_TEXTO DE LECTURA_
********************

La cena transcurre así, en calma. Las porciones, que me resultan en un principio demasiado pequeñas para el tamaño de mi apetito, se dejan comer también con tranquilidad; tal vez es por la música suave y la conversación en voz baja; o tal vez por la brisa, que llega perfumada desde la montaña. Y, al final, cuando termino de comer, no muero de hambre como pronosticaba. Con el té de manzana que nos sirven después de la cena voy cerrando el capítulo del día y, para cuando llego a mi cuarto, estoy más que lista para dormir.
Me despierto con la luz natural y no me cuesta nada salir de la cama y prepararme para la caminata en grupo. Cuando llego al lobby están todos listos: los panameños, la francesa, los árabes y un brasileño, que es la envidia del grupo porque es el único con condición y cuerpo para subir la montaña corriendo.

********************

_DATOS PROPORCIONADOS_
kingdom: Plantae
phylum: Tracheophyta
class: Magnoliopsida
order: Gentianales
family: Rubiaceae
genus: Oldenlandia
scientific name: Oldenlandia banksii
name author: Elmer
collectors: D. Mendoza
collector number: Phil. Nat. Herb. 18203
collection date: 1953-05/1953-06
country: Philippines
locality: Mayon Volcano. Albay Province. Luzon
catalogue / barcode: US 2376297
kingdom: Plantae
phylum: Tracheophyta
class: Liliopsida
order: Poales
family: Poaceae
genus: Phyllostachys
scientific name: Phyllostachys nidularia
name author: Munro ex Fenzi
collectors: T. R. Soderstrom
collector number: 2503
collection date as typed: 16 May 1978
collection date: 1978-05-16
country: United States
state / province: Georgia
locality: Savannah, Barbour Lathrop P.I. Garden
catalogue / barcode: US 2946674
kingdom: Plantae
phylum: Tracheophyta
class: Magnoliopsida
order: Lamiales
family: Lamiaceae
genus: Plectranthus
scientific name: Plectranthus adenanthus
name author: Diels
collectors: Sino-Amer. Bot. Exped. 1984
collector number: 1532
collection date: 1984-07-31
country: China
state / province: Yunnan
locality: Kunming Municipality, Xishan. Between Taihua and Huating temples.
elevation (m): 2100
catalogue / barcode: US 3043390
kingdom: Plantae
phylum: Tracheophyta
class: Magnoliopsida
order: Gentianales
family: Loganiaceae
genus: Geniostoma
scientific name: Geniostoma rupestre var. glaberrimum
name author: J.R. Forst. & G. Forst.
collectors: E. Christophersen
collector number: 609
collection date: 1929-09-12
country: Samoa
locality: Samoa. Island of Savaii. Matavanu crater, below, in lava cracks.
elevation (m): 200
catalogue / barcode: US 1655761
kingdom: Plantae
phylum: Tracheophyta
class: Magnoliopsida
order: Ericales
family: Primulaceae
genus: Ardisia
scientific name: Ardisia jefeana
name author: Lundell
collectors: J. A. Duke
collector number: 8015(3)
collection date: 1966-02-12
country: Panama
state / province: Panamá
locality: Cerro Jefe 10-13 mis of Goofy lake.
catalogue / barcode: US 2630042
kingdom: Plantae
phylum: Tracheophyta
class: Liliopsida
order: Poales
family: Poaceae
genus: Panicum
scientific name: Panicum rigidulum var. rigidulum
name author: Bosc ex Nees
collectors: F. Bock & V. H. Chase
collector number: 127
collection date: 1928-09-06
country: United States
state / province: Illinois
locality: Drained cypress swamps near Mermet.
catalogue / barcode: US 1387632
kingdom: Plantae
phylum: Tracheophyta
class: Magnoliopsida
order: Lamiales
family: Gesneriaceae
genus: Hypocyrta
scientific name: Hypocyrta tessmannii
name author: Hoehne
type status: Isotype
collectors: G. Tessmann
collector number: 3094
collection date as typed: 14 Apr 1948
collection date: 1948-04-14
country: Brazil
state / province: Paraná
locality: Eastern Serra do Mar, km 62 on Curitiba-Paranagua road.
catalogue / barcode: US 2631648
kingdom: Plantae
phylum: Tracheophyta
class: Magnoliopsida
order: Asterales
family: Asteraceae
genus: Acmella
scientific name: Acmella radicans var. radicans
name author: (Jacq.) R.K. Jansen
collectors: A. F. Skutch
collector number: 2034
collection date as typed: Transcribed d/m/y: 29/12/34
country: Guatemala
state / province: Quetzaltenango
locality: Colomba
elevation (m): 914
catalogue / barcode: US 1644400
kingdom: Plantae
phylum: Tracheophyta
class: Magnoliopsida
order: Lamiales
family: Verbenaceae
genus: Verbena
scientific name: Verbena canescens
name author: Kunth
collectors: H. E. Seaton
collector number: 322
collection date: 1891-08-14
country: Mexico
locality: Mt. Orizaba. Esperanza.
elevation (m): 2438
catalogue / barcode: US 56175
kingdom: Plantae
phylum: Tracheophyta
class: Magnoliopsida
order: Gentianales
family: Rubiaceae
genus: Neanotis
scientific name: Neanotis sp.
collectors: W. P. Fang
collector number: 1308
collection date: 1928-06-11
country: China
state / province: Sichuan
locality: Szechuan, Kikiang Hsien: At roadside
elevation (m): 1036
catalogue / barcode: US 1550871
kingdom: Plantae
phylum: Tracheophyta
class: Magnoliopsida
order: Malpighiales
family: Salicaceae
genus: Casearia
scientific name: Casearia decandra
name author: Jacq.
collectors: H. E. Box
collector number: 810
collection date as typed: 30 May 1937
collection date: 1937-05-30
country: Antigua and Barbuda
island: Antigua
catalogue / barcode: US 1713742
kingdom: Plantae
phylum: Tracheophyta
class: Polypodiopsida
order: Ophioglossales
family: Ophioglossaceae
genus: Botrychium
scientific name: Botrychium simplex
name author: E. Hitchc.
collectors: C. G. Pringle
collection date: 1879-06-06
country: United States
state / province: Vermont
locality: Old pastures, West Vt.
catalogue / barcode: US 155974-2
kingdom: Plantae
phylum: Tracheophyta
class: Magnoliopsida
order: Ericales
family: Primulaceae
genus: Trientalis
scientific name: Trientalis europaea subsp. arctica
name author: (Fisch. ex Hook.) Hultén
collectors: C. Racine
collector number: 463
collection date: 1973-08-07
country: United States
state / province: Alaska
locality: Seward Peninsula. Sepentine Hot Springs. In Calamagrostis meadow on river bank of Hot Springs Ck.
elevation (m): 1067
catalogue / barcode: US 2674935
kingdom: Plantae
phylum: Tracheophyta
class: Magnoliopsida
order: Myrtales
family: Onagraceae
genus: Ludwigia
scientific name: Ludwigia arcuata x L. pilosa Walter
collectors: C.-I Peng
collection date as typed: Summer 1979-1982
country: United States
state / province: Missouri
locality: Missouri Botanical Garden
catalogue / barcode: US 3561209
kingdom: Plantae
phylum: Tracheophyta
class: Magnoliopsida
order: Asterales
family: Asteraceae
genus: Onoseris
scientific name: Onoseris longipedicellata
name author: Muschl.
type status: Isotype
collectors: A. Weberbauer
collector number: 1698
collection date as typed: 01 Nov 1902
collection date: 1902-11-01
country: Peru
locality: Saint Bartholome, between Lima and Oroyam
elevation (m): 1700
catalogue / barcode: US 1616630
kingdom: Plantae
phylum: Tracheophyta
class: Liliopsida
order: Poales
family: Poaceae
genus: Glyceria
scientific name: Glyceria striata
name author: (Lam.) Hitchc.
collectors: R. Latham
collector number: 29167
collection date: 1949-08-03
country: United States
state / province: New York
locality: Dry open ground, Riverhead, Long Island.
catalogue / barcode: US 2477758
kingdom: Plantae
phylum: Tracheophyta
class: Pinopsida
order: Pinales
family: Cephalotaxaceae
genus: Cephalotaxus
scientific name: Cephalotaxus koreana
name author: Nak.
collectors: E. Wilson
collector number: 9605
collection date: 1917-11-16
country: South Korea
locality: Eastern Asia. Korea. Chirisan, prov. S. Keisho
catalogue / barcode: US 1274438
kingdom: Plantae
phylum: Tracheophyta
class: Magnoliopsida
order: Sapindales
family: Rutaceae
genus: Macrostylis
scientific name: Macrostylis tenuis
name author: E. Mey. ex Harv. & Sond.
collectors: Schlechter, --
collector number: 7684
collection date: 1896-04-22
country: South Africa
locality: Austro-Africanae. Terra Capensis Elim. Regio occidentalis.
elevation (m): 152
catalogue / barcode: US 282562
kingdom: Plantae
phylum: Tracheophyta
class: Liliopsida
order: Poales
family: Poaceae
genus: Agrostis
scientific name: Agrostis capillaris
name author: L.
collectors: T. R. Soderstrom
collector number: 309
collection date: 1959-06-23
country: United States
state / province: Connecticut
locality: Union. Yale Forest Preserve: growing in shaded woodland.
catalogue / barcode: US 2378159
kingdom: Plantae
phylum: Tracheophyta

********************

_TAREA ASIGNADA 1_
Según el relato de la cena y la caminata, ¿qué bebida se sirve después de la cena?
_TAREA ASIGNADA 2_
Enumera, tal como los menciona el relato de la cena y la caminata, a todos los integrantes del grupo que esperan en el lobby.
_TAREA ASIGNADA 3_
Prosigue el relato de la cena y la caminata en la montaña a partir de su última oración.

_RESPUESTA 1_
Té de manzana.

_RESPUESTA 2_
- Los panameños
- La francesa
- Los árabes
- Un brasileño

_RESPUESTA 3_
No se me ocurre una mejor manera de empezar el día que mirando al Mediterráneo, caminando entre campos que huelen a lavanda y a pino. Todas las mañanas se repite el mismo paseo, unos días al faro, otros días a la playa. Cuando llegamos a desayunar, a menos de 24 horas desde que aterricé, siento como si llevara aquí una vida. Estoy absolutamente desconectada.
Mi primera parada es con mi organizadora de horario. Juntas revisamos las citas que tengo programadas, las que me interesaría agregar y las que ella me sugiere según mis necesidades. “Me parece que la cura hidroenergética detox puede ser un buen complemento al hidromasaje manual y al masaje circulatorio”, me dice. Yo asiento a todo lo que ella me sugiere. Completamos mi agenda con alguna consulta de reflexología, algo de acupuntura y un facial personalizado.
Mi segunda cita es con la iridóloga, Jennifer, quien está aquí sólo por unos días para dar consultas como especialista invitada. Estadounidense afincada en Tel Aviv, los últimos años, esta mujer aprendió a leer los ojos en Hong Kong. Y, a decir del club de fans que tiene —después de estar una semana en el hotel—, es muy buena en lo que hace.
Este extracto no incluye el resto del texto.